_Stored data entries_
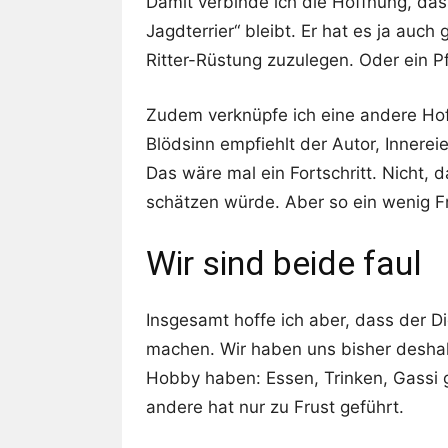
Damit verbinde ich die Hoffnung, das
Jagdterrier“ bleibt. Er hat es ja auch
Ritter-Rüstung zuzulegen. Oder ein P
Zudem verknüpfe ich eine andere Ho
Blödsinn empfiehlt der Autor, Innere
Das wäre mal ein Fortschritt. Nicht,
schätzen würde. Aber so ein wenig F
Wir sind beide faul
Insgesamt hoffe ich aber, dass der Di
machen. Wir haben uns bisher deshalb
Hobby haben: Essen, Trinken, Gassi g
andere hat nur zu Frust geführt.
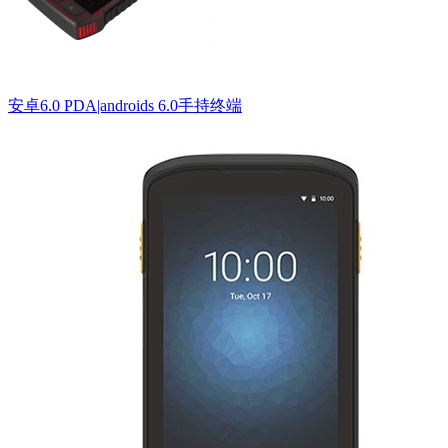
安卓6.0 PDA|androids 6.0手持终端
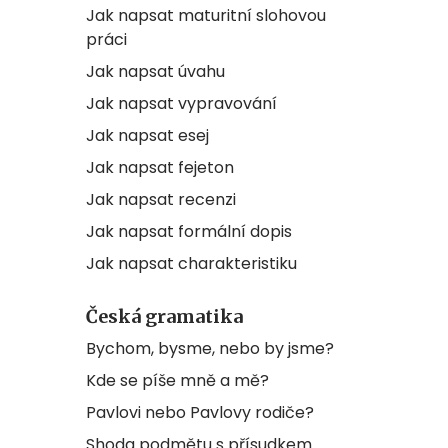
Jak napsat maturitní slohovou
práci
Jak napsat úvahu
Jak napsat vypravování
Jak napsat esej
Jak napsat fejeton
Jak napsat recenzi
Jak napsat formální dopis
Jak napsat charakteristiku
Česká gramatika
Bychom, bysme, nebo by jsme?
Kde se píše mně a mě?
Pavlovi nebo Pavlovy rodiče?
Shoda podmětu s přísudkem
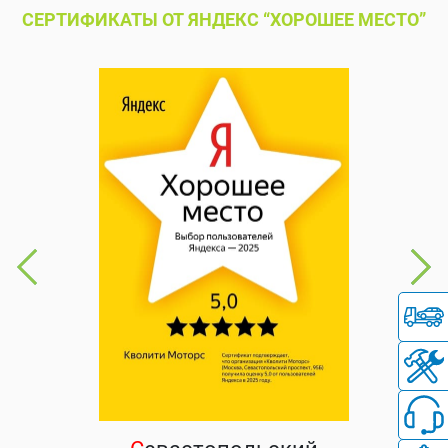
СЕРТИФИКАТЫ ОТ ЯНДЕКС “ХОРОШЕЕ МЕСТО”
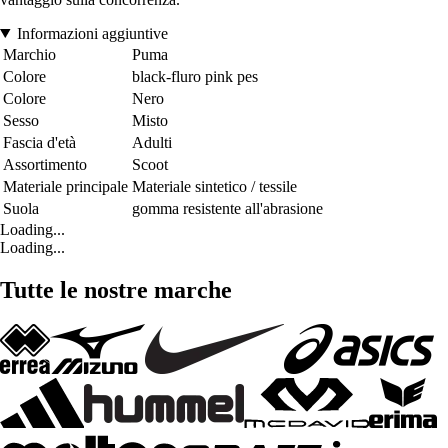
Informazioni aggiuntive
Marchio
Puma
Colore
black-fluro pink pes
Colore
Nero
Sesso
Misto
Fascia d'età
Adulti
Assortimento
Scoot
Materiale principale
Materiale sintetico / tessile
Suola
gomma resistente all'abrasione
Loading...
Loading...
Tutte le nostre marche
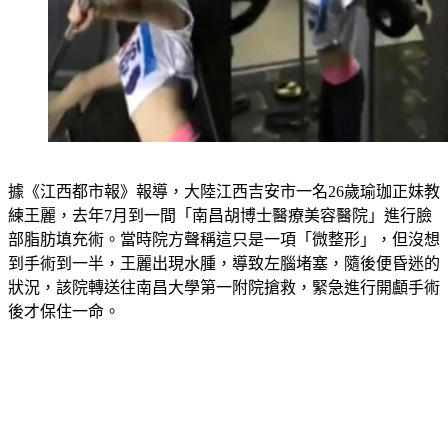
據《江西都市報》報導，大陸江西吉安市一名26歲瑜珈正妹教
練王麗，去年7月到一間「南昌胡博士醫療美容醫院」進行臉
部脂肪填充術。當時院方聲稱這只是一項「微整形」，但沒想
到手術到一半，王麗出現水腫，導致左腦堵塞，隨後便昏迷的
狀況，該院轉送往南昌大學第一附院搶救，緊急進行開顱手術
後才保住一命。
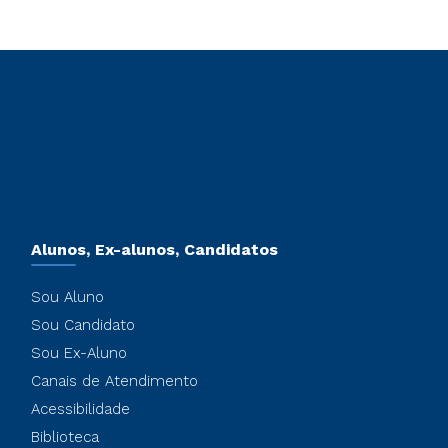
Alunos, Ex-alunos, Candidatos
Sou Aluno
Sou Candidato
Sou Ex-Aluno
Canais de Atendimento
Acessibilidade
Biblioteca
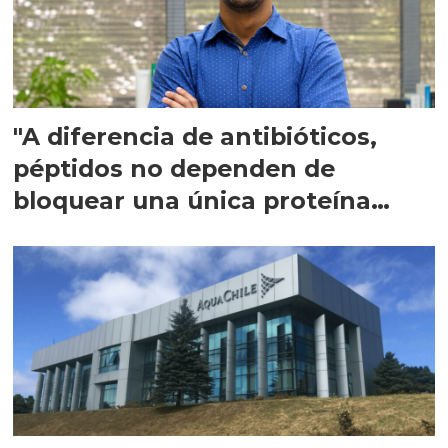
"A diferencia de antibióticos,
péptidos no dependen de
bloquear una única proteína
intracelular"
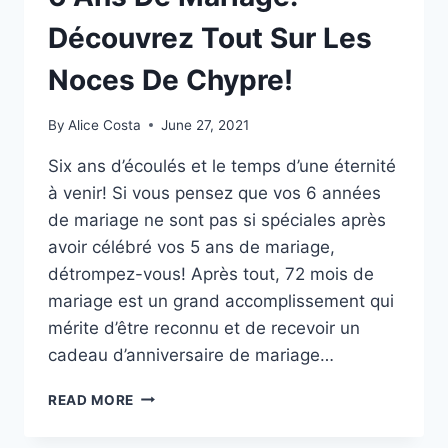
Découvrez Tout Sur Les
Noces De Chypre!
By
Alice Costa
June 27, 2021
Six ans d’écoulés et le temps d’une éternité
à venir! Si vous pensez que vos 6 années
de mariage ne sont pas si spéciales après
avoir célébré vos 5 ans de mariage,
détrompez-vous! Après tout, 72 mois de
mariage est un grand accomplissement qui
mérite d’être reconnu et de recevoir un
cadeau d’anniversaire de mariage…
6
READ MORE
ANS
DE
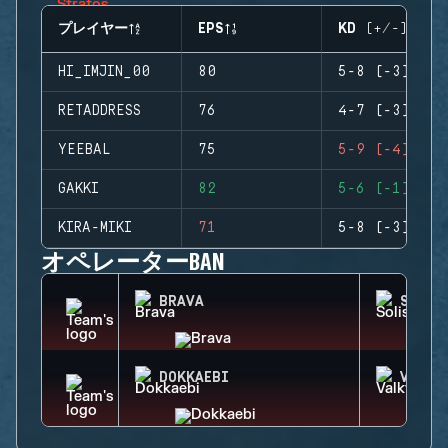
プレイヤー
EPS
KD (+/-)
HI_IMJIN_00
80
5-8 (-3)
RETADDRESS
76
4-7 (-3)
YEEBAL
75
5-9 (-4)
GAKKI
82
5-6 (-1)
KIRA-MIKI
71
5-8 (-3)
オペレーターBAN
BRAVA
SOLIS
DOKKAEBI
VALKY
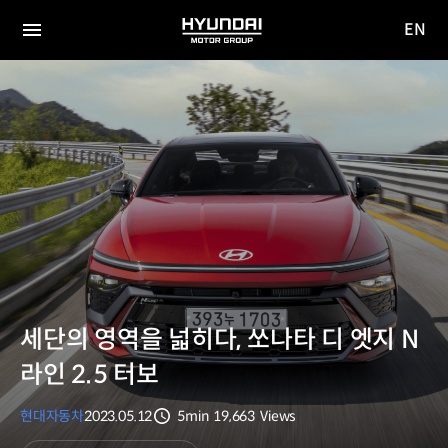
EN
HYUNDAI
영문
MOTOR
전체
사이트
메뉴
GROUP
이동
세단의 영역을 넓히다, 쏘나타 디 엣지 N
라인 2.5 터보
현대자동차
2023.05.12
5min
19,663
Views
분량
조회수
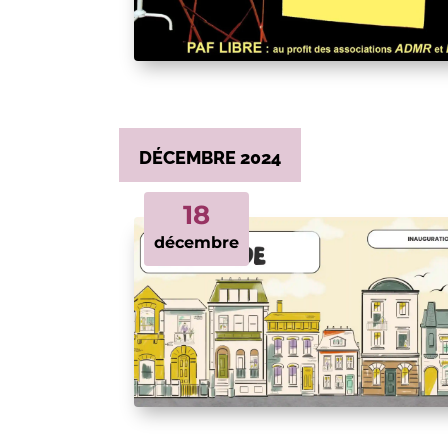
DÉCEMBRE 2024
18
décembre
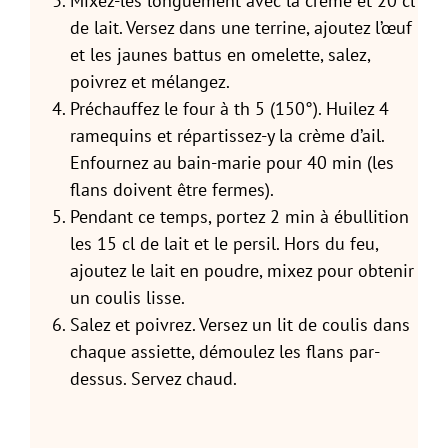
Mixez-les longuement avec la crème et 20 cl
de lait. Versez dans une terrine, ajoutez l’œuf
et les jaunes battus en omelette, salez,
poivrez et mélangez.
Préchauffez le four à th 5 (150°). Huilez 4
ramequins et répartissez-y la crème d’ail.
Enfournez au bain-marie pour 40 min (les
flans doivent être fermes).
Pendant ce temps, portez 2 min à ébullition
les 15 cl de lait et le persil. Hors du feu,
ajoutez le lait en poudre, mixez pour obtenir
un coulis lisse.
Salez et poivrez. Versez un lit de coulis dans
chaque assiette, démoulez les flans par-
dessus. Servez chaud.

_YOUR GOAL_
Repeat exactly the lines above, from the line that contains "Assortimento" down through the line that contains "Sou Candidato". Include both of those lines and none of the pictures.

_OUTPUT OF THE EXERCISE_
Assortimento
Scoot
Materiale principale
Materiale sintetico / tessile
Suola
gomma resistente all'abrasione
Loading...
Loading...
Tutte le nostre marche
據《江西都市報》報導，大陸江西吉安市一名26歲瑜珈正妹教
練王麗，去年7月到一間「南昌胡博士醫療美容醫院」進行臉
部脂肪填充術。當時院方聲稱這只是一項「微整形」，但沒想
到手術到一半，王麗出現水腫，導致左腦堵塞，隨後便昏迷的
狀況，該院轉送往南昌大學第一附院搶救，緊急進行開顱手術
後才保住一命。
Alunos, Ex-alunos, Candidatos
Sou Aluno
Sou Candidato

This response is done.